After another trip to Wikipedia I think I've figured it out.

US Army Special Forces has 5 active groups and 2 National Guard groups.

Each group a certain number of ODAs. Which are the direct action force.

Then ODBs and ODCs. I understand that.

Now to go figure out the main difference in SF and Rangers. Which I won't ask.

website shed a little light:)

And Here is another one :)


----------



## pardus (Aug 1, 2009)

Search said:


> a possible useless thread.



I think we can safely remove the word 'possible'....


----------



## Search (Aug 1, 2009)

pardus said:


> I think we can safely remove the word 'possible'....

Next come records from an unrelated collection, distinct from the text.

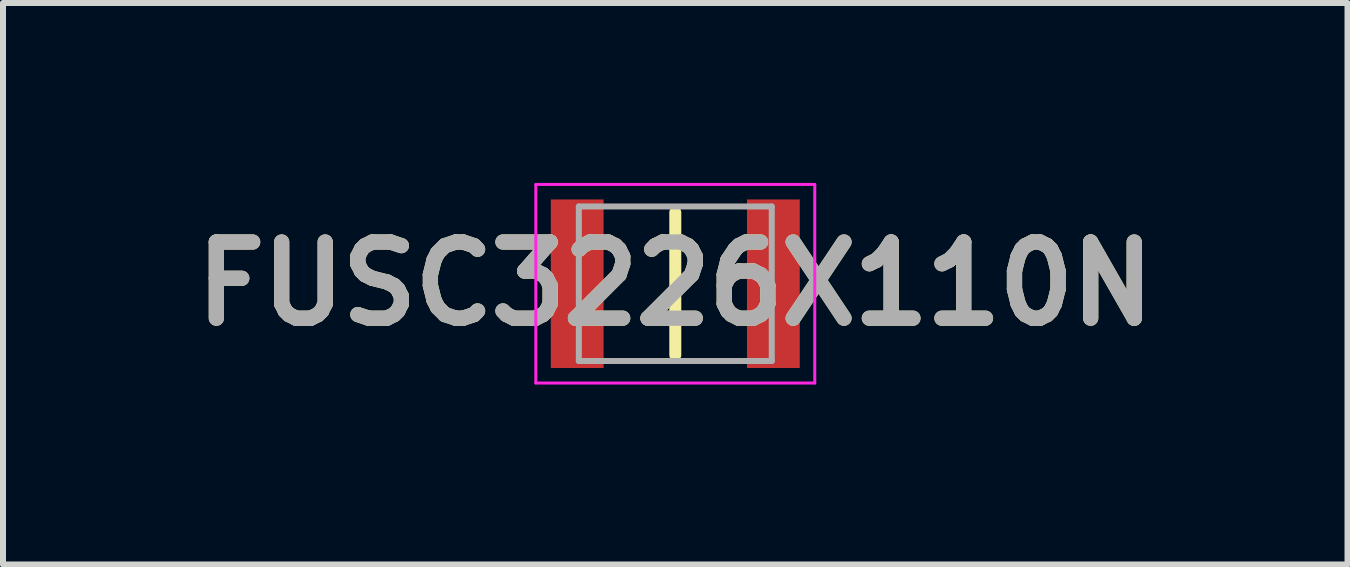
<source format=kicad_pcb>
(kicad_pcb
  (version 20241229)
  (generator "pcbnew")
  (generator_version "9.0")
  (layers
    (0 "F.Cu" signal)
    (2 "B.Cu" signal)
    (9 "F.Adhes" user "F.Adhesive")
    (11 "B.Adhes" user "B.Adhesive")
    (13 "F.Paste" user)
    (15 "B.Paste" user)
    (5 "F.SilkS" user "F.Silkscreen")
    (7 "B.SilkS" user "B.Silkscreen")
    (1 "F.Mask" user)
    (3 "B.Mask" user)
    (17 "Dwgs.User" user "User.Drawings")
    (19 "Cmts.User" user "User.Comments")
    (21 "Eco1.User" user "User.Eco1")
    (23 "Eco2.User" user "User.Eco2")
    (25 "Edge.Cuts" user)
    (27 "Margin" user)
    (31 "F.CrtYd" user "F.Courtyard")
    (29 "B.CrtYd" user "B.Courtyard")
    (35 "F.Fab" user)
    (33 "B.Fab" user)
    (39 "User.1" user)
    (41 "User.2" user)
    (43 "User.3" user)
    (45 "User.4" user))
  (footprint "FUSC3226X110N"
    (layer "F.Cu")
    (at 8.207 1.68)
    (property "Reference" "FUSC3226X110N" (at 0 0 0) (layer "F.SilkS") (effects (font (size 1.27 1.27) (thickness 0.254))))
    (attr smd)
    (fp_line (start 0 -1.188) (end 0 1.188) (stroke (width 0.2) (type solid)) (layer "F.SilkS"))
    (fp_line (start -2.325 -1.655) (end 2.325 -1.655) (stroke (width 0.05) (type solid)) (layer "F.CrtYd"))
    (fp_line (start -2.325 1.655) (end -2.325 -1.655) (stroke (width 0.05) (type solid)) (layer "F.CrtYd"))
    (fp_line (start 2.325 -1.655) (end 2.325 1.655) (stroke (width 0.05) (type solid)) (layer "F.CrtYd"))
    (fp_line (start 2.325 1.655) (end -2.325 1.655) (stroke (width 0.05) (type solid)) (layer "F.CrtYd"))
    (fp_line (start -1.608 -1.288) (end 1.608 -1.288) (stroke (width 0.1) (type solid)) (layer "F.Fab"))
    (fp_line (start -1.608 1.288) (end -1.608 -1.288) (stroke (width 0.1) (type solid)) (layer "F.Fab"))
    (fp_line (start 1.608 -1.288) (end 1.608 1.288) (stroke (width 0.1) (type solid)) (layer "F.Fab"))
    (fp_line (start 1.608 1.288) (end -1.608 1.288) (stroke (width 0.1) (type solid)) (layer "F.Fab"))
    (fp_text user "${REFERENCE}" (at 0 0 0) (layer "F.Fab") (effects (font (size 1.27 1.27) (thickness 0.254))))
    (pad "1" smd rect (at -1.635 0) (size 0.88 2.81) (layers "F.Cu" "F.Mask" "F.Paste"))
    (pad "2" smd rect (at 1.635 0) (size 0.88 2.81) (layers "F.Cu" "F.Mask" "F.Paste")))
  (gr_rect
    (start -3 -3)
    (end 19.413 6.36)
    (stroke (width 0.1) (type default))
    (fill no)
    (layer "Edge.Cuts")))
</source>
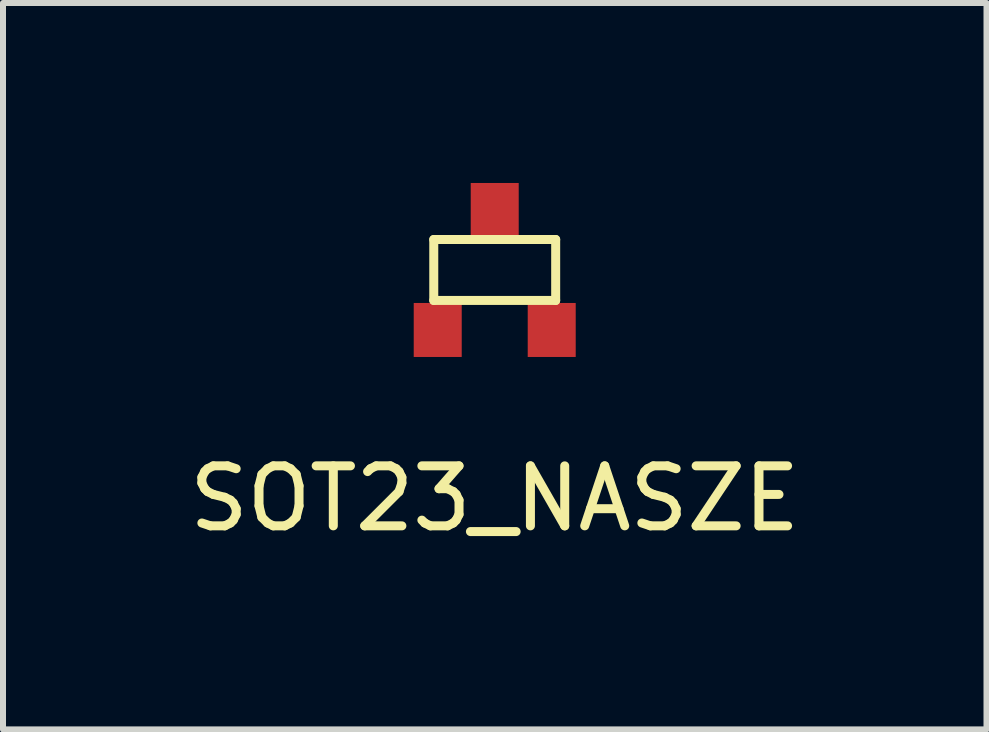
<source format=kicad_pcb>
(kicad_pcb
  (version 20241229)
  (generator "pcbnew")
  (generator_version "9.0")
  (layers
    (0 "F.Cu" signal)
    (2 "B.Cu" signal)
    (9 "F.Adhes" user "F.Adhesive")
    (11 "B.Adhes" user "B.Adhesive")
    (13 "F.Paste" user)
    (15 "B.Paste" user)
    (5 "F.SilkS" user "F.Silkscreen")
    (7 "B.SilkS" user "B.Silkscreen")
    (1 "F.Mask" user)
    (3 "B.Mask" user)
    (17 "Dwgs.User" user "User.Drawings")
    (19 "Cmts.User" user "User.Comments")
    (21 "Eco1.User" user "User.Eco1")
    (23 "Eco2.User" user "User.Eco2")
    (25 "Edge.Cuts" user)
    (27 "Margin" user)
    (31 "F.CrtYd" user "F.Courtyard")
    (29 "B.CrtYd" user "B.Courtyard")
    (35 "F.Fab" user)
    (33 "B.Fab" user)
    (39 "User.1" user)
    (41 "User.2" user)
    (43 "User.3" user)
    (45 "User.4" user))
  (footprint "SOT23_NASZE"
    (layer "F.Cu")
    (at 5.196 1.45)
    (property "Reference" "SOT23_NASZE" (at 0 3.81 0) (layer "F.SilkS") (effects (font (size 1 1) (thickness 0.15))))
    (attr through_hole)
    (fp_line (start -1.016 -0.508) (end -1.016 0.508) (stroke (width 0.15) (type solid)) (layer "F.SilkS"))
    (fp_line (start -1.016 0.508) (end 1.016 0.508) (stroke (width 0.15) (type solid)) (layer "F.SilkS"))
    (fp_line (start 1.016 -0.508) (end -1.016 -0.508) (stroke (width 0.15) (type solid)) (layer "F.SilkS"))
    (fp_line (start 1.016 0.508) (end 1.016 -0.508) (stroke (width 0.15) (type solid)) (layer "F.SilkS"))
    (pad "1" smd rect (at -0.95 1) (size 0.8 0.9) (layers "F.Cu" "F.Mask" "F.Paste"))
    (pad "2" smd rect (at 0.95 1) (size 0.8 0.9) (layers "F.Cu" "F.Mask" "F.Paste"))
    (pad "3" smd rect (at 0 -1) (size 0.8 0.9) (layers "F.Cu" "F.Mask" "F.Paste")))
  (gr_rect
    (start -3 -3)
    (end 13.393 9.108)
    (stroke (width 0.1) (type default))
    (fill no)
    (layer "Edge.Cuts")))
</source>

What I didn't understand was when I read ODA XXX did this or that. I was trying to figure out how that fit in with the SF.

It was after the thread that I read somewhere by accident about OD(A - C).

A quick look back into Wikipedia at something I overlooked and I figured it out.

You'll have to forgive me. I didn't come here entirely for the Mil aspect. 

However, all this has made me regret not joining when I was younger


----------



## Polar Bear (Aug 1, 2009)

Please watch the kind of questions you ask. The bad guys read us to


----------



## Search (Aug 1, 2009)

Polar Bear said:


> Please watch the kind of questions you ask. The bad guys read us to



10-4

Only question about anything like this I foresee. Just wanted to understand a little of what I read from time to time.


----------